---------- INFORMATION PROVIDED ----------

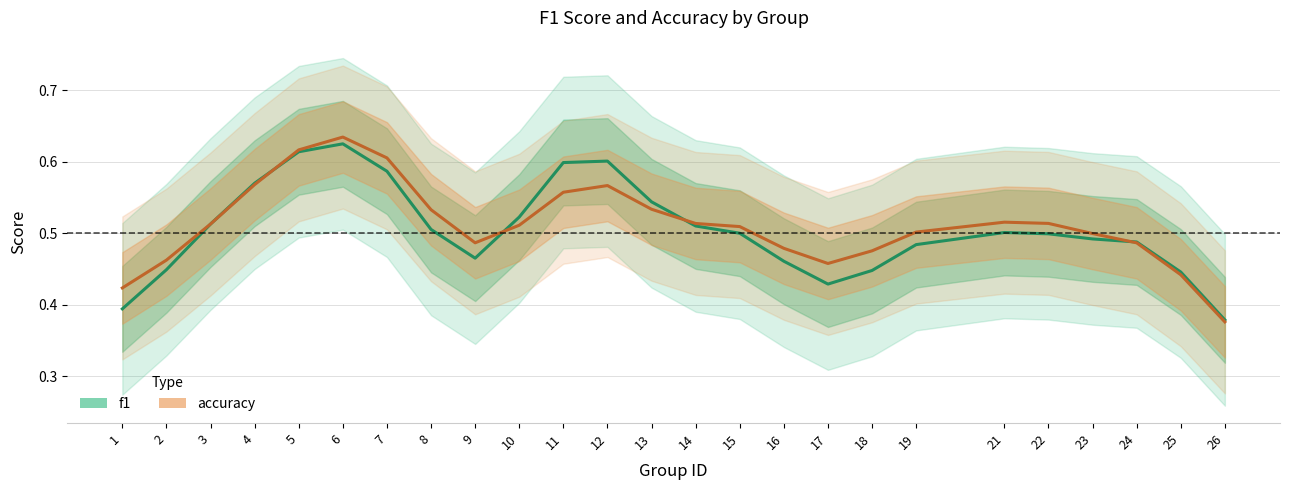

At which category is the sum across all series the highest?

6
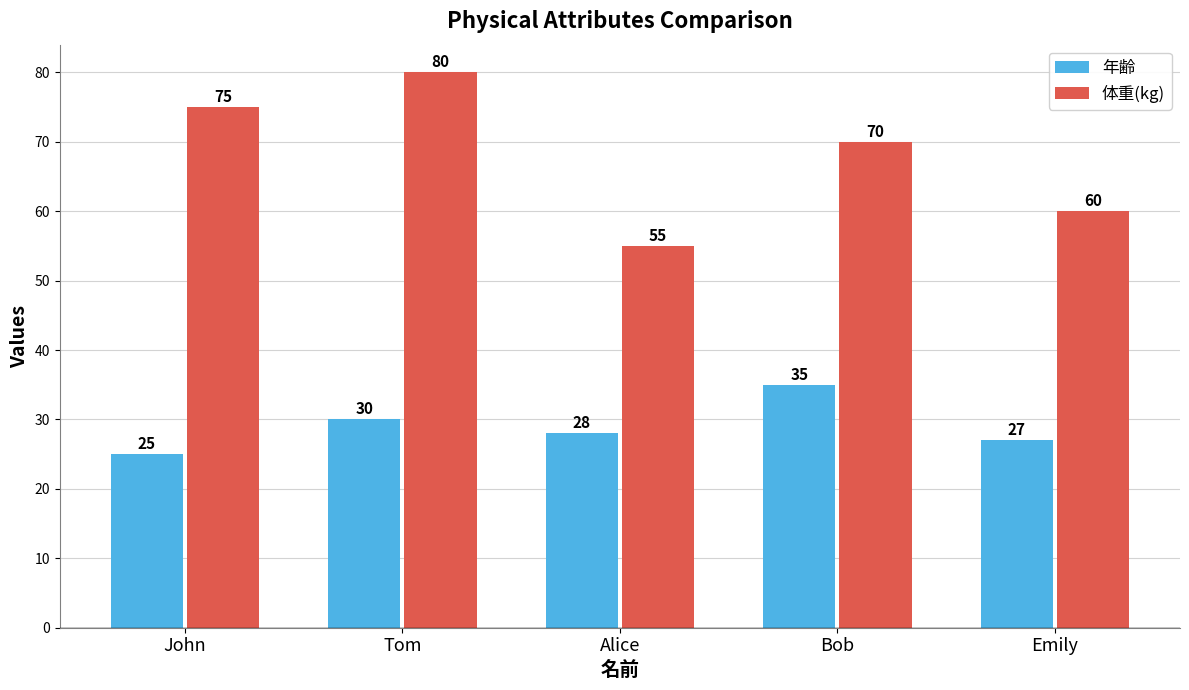

Is it true that 体重(kg) equals 49 at Bob?

False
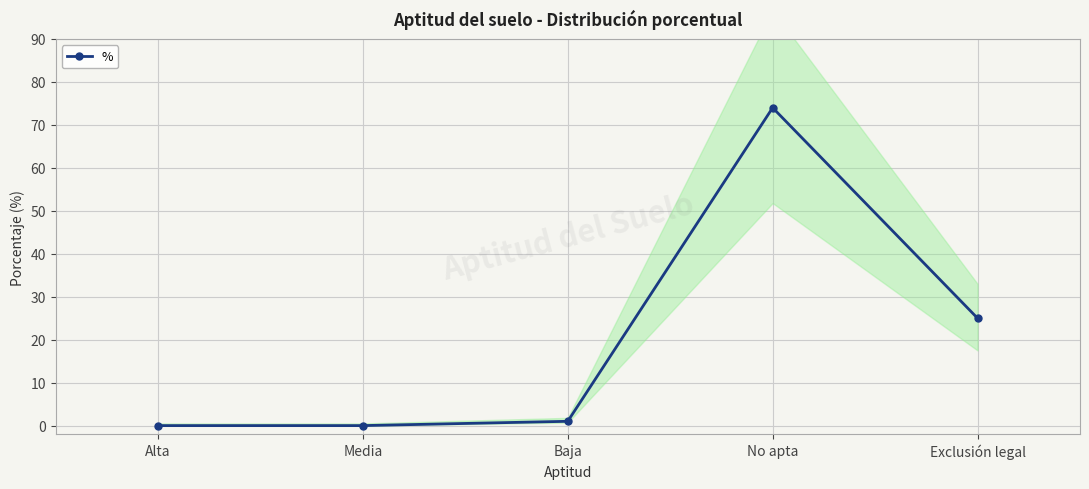

What is the label of the 5th point from the right?

Alta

----------

■ TASK TO CARRY OUT
Pull out the text of all three items above word for word, omitting the pictures.

■ RESPONSE AREA
At which category is the sum across all series the highest?

6

Is it true that 体重(kg) equals 49 at Bob?

False

What is the label of the 5th point from the right?

Alta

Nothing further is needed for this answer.